Jiwa adalah inti dari kehidupan ini.
  • Sebagai jiwa agung alam semesta untuk seluruh lapisan alam Tri Loka yang disebut sebagai Sang Hyang Tri Purusa
    • dipuja melalui Padma Bhuwana Tiga di Pura Agung Besakih 
    • sebagai pusat untuk menyucikan dunia dengan segala isinya.
  • Jiwa yang juga merupakan bagian dari semua mahluk hidup termasuk manusia itu sendiri disebut dengan atman yang bersifat kekal dan abadi.
    • Ia tak pernah berobah. 
    • Ia tidak mati ketika badan mati. 
    • Ia tidak terluka oleh senjata, 
    • Tidak terbakar oleh api. 
    • Ia ada selamanya. 
    • Jiwa disebut sukma sarira.
Keheningan dan kejernihan jiwa pada saat melakukan tapabratayogasemadhi yang juga sebagai salah satu tujuan dan makna sembahyang disebutkan akan dapat menimbulkan vibrasi positif dimana jiwa terlepas dari rasa cemas, gelisah, bingung, ragu-ragu dan kecewa.
Sehingga nilai-nilai spiritual dan nilai-nilai material hanya akan dapat dirubuhkan oleh manusia yang berjiwa tentram.
Karena manusia yang berjiwa tentram akan menjadi manusia-manusia yang produktif dan hidup bergairah. 
  • Sebab hidup di dunia ini akan dirasakan sangat indah dan semarak sebagai tempat berkarma untuk meningkatkan kesucian diri. 
  • Tidak akan ada suatu kemajuan di dunia ini kalau dunia ini di huni oleh manusia-manusia yang berjiwa gelisah, cemas, ragu-ragu dan selalu kecewa melihat keaadaan.
Jiwa dalam asal - usul manusia menurut agama Hindu, anak Bali disebutkan :
Atman merupakan bagian dari Brahman.
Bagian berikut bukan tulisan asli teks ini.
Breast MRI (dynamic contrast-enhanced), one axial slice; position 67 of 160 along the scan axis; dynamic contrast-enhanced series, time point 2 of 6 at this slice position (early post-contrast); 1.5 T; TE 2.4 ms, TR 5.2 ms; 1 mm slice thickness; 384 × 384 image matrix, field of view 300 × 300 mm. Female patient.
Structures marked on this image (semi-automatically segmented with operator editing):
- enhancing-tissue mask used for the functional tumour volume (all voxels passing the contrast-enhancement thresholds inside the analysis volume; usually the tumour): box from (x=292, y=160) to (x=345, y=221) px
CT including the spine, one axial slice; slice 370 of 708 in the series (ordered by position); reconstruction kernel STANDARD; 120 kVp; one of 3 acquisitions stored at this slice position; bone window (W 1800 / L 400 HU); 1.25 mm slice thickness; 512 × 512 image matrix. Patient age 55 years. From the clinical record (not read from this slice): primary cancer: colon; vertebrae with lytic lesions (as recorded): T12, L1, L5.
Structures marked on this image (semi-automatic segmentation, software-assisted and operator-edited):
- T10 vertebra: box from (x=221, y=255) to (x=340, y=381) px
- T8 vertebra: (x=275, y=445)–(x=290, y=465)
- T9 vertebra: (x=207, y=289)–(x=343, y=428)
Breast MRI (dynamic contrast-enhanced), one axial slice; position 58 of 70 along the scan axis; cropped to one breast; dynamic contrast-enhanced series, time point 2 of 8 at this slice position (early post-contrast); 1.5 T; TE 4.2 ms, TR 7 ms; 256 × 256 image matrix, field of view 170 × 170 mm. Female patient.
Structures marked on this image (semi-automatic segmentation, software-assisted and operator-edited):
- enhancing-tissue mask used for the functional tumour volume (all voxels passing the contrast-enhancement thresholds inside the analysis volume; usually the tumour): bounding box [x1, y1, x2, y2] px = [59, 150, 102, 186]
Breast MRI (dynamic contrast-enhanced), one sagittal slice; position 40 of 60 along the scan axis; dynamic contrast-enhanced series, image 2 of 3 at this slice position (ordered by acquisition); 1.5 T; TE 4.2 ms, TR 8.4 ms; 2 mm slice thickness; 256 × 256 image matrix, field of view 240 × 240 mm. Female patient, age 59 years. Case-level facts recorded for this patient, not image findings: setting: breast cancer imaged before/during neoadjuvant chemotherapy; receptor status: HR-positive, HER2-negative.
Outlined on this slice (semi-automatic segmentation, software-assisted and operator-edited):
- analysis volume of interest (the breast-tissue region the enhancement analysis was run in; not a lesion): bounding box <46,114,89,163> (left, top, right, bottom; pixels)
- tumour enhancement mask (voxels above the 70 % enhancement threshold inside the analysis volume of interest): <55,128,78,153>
Seperti setitik air hujan yang berasal dari samudera luas.
Pada akhirnya ketika kematian menjemput, 
sang jiwa (atman) juga disebutkan akan melewati alam Mrtya Loka dengan perlahan-lahan untuk melepaskan sisa-sisa keterikatan terhadap kehidupan duniawi dan kekasaran pikiran.
Sebagai perbandingan, pandangan tentang jiwa oleh beberapa filsuf dunia disebutkan sebagai berikut :
  • Peradaban eropa kuno, Plato, Filsuf Yunani dalam jw.org menyebutkan : ”[Pada waktu mati,] sesuatu yang adalah diri kita yang sebenarnya, dan yang kita sebut jiwa yang tidak dapat mati, pergi menghadap dewa - dewi lain, di sana . . . untuk memberikan pertanggungjawaban,
    • prospek yang dihadapi dengan berani oleh orang baik, 
    • tetapi dengan rasa takut yang hebat oleh orang jahat.
    • Plato—Laws, Buku XII.
Setelah upacara Nyekah dilakukan, ikatan atma sudah terbebas dari Panca Maha Butha dan panca tan matra, sehingga yang masih melekat dan dipertanggungjawabkan oleh atman (sang jiwa) ke hadapan Hyang Widhi adalah karma wasana, yaitu :
  • baik buruknya karma / perbuatan (Subha Karma dan Asubha Karma) sewaktu masih hidup.
  • Kondisi Karma Wasana inilah yang menentukan baik buruknya kehidupan dimasa yang akan datang, 
    • jika saja suatu saat berkeinginan untuk reinkarnasi dengan lahir kembali sebagai manusia ke dunia ini.
Dan sebagai jalan dharma, untuk dapat memberikan ruang pada belas kasih dan kebajikan di dalam pikiran kita, hal ini tidak saja memurnikan jiwa kita, 
tapi sekaligus juga disebutkan akan dapat mengirimkan pancaran energi kesejukan dan kedamaian kepada orang lain juga.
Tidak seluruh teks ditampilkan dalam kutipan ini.